Auch wenn das Foto mit dem Helm sehr spaßig aussieht,  ich habe mich mit der Frage beschäftigt, wie man aus Alltagsgegenständen eine virensichere Kopfbedeckung herstellen kann. Und zwar ausschließlich mit Material, was Alinaswe bereits hat oder besorgen kann. Bei eingen Testversuchen hat sich ein Eimer, vor dem eine Folie als Sichtfenster mit Panzertape geklebt ist und bei dem von außen Frischluft so zugeführt wird, dass ein Überdruck entsteht und Luft aus dem Eimer trotz Atmung entweicht, bewährt. Der Eimer ist unten mit einer Mülltüte als Manschette eingefasst. Mit Hilfe eines Computer- Netzteil Gebläses (12 Volt Autobatterie tauglich) oder eines Föhns auf Kaltgebläsestufe (220 volt tauglich), lässt sich der Eimer mit Frischluft, die aus mehreren Metern Entfernung (z.B. von einem Abwasserrohr, das durch ein Fenster von außen nach innen geführt wird) zugeführt wird, betreiben. Abgedichtet wird das System mit Gewebeklebeband. Das System testete ich mit eiem Freund mit Zigarettenrauch, weil dieser sofort zu riechen ist. Und es funktioniert.

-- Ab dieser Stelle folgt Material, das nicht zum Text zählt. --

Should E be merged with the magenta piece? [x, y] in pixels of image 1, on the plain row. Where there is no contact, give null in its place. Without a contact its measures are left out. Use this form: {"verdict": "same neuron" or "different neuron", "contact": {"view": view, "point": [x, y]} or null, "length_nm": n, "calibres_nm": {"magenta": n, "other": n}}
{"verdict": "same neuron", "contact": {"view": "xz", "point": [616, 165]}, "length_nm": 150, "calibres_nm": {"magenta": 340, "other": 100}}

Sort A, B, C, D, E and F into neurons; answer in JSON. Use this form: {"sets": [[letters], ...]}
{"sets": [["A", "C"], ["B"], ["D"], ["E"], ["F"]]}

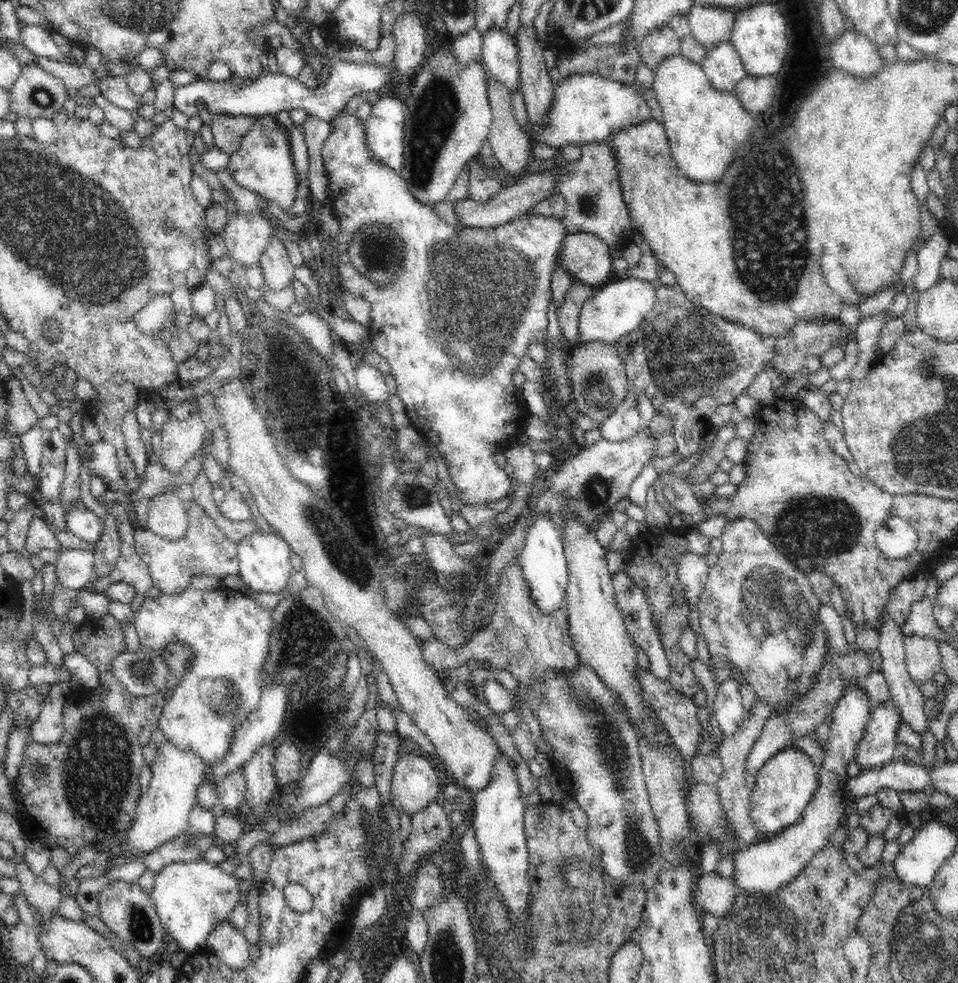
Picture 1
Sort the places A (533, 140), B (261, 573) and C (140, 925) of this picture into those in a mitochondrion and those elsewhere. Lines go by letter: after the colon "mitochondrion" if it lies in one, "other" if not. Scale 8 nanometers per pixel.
A: other
B: other
C: mitochondrion

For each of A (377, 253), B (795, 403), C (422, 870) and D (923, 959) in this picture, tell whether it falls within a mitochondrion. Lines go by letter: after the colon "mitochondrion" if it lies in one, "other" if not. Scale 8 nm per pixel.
A: mitochondrion
B: other
C: other
D: mitochondrion

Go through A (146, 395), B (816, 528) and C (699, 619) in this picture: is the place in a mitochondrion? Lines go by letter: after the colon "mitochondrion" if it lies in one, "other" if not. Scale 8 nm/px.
A: other
B: mitochondrion
C: other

Wir planen daher jetzt, eine solche raumunabhängige Frischluftversorgung in der Arztstation in einem abgetrennten Raum zu installieren, in dem dann Personen mit erhöter Temperatur behandelt werden können, ohne dass die  behandelnnde Ärztin sich zwangsläufig infizieren muss.

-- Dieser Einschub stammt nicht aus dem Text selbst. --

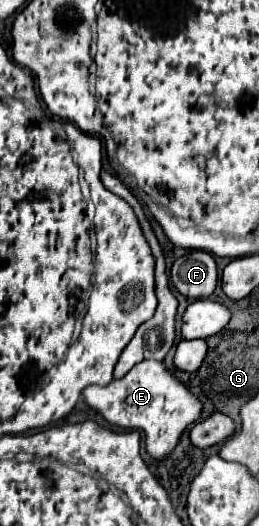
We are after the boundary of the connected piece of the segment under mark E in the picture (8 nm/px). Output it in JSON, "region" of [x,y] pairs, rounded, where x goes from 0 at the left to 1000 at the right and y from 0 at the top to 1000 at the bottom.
{"region":[[[544,686],[529,690],[483,721],[444,721],[405,736],[328,736],[313,747],[320,762],[390,793],[405,793],[429,808],[452,808],[467,816],[514,816],[560,823],[560,854],[568,861],[622,876],[668,861],[683,850],[707,819],[761,804],[784,781],[784,766],[745,743],[691,724],[629,686]]]}

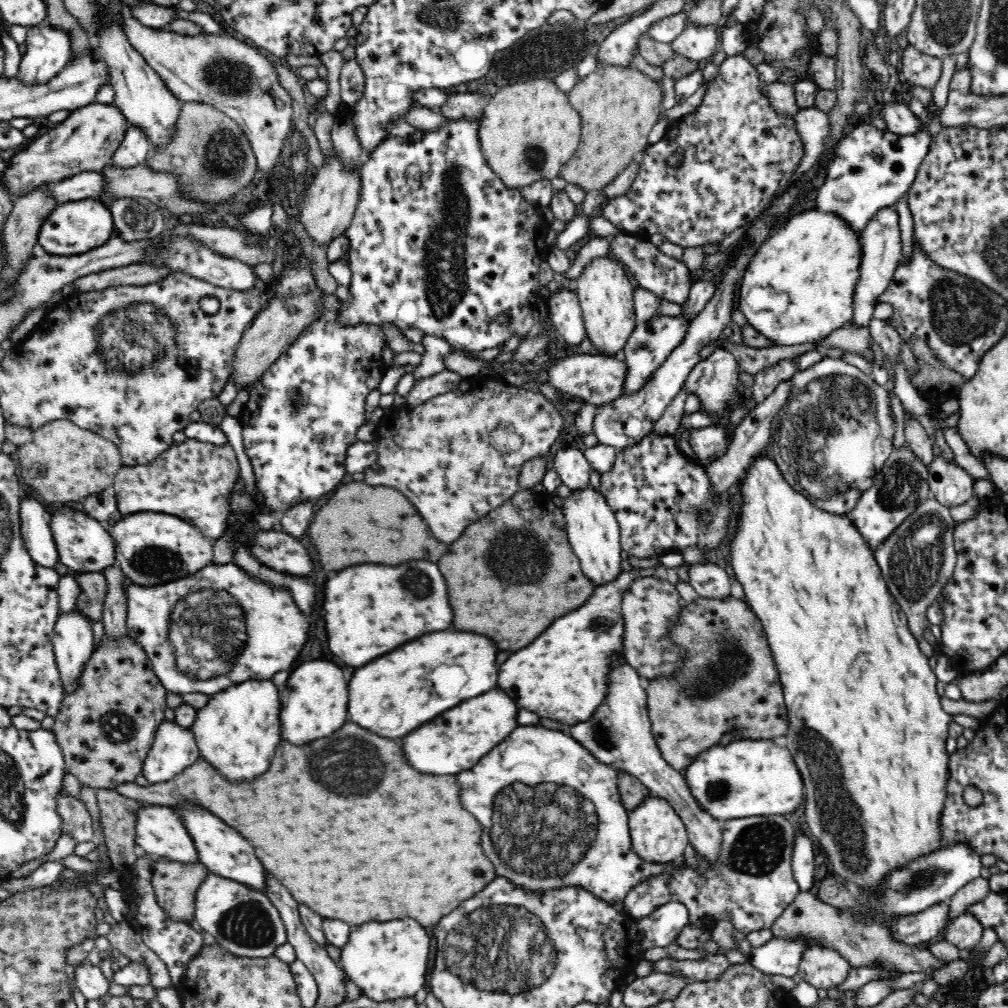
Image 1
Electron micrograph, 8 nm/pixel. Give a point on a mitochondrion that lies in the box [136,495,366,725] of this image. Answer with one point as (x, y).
(203, 632)

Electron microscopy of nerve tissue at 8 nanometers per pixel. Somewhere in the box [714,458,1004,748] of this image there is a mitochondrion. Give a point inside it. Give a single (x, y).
(916, 561)

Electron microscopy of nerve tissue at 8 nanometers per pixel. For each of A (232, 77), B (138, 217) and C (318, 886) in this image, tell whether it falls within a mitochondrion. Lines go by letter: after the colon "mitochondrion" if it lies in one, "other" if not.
A: mitochondrion
B: mitochondrion
C: other

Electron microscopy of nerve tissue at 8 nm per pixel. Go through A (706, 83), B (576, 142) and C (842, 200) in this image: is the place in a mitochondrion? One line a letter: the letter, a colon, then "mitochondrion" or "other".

Außerdem testen wir eine mobile Version des Systems, welche man vielleicht sogar an das Gebläse des Autos (mit Klimaanlage wegen der Hitze) anschließen kann. Damit könnten dann infizierte und pflegebedürftige Personen in den Hütten versorgt werden und sogar in einem Fahrzeug in eine Klinik transportiert werden.

An dieser Stelle möchte ich um Spenden bitten. Unsere Geldmittel vor Ort sind jetzt langsam aufgebraucht. Wer unsere Arbeit unterstützen möchte, kann dies unter dem Verwendungszweck: „Hilfe wegen Corona“ tun. Wir benötigen noch mehr Matratzen, um schwer kranke oder sogar sterbende Menschen nicht am blanken Boden liegen lassen zu müssen und die wir auch nach einer Corona Welle bedürftige Senioren geben können. Außerdem benötigen wir einen flexiblem Etat für Alinaswe und die Schwesternschaft, um finanziell handlungsfähig bleiben zu können. Auch für das Straßenkinderheim in Kenia wird Geld benötigt um die Jungendlichen weiter versorgen zu können. Die Nahrungsmittelvorräte sind für einige Wochen angelgt. Wir können aber bereits abschätzen, dass sich in Kenia eine allgemeine Nahrungsmittelknappheit anbahnt. Einmal wegen der Cornakrise aber auch wegen der aktuellen Heuschreckenplage.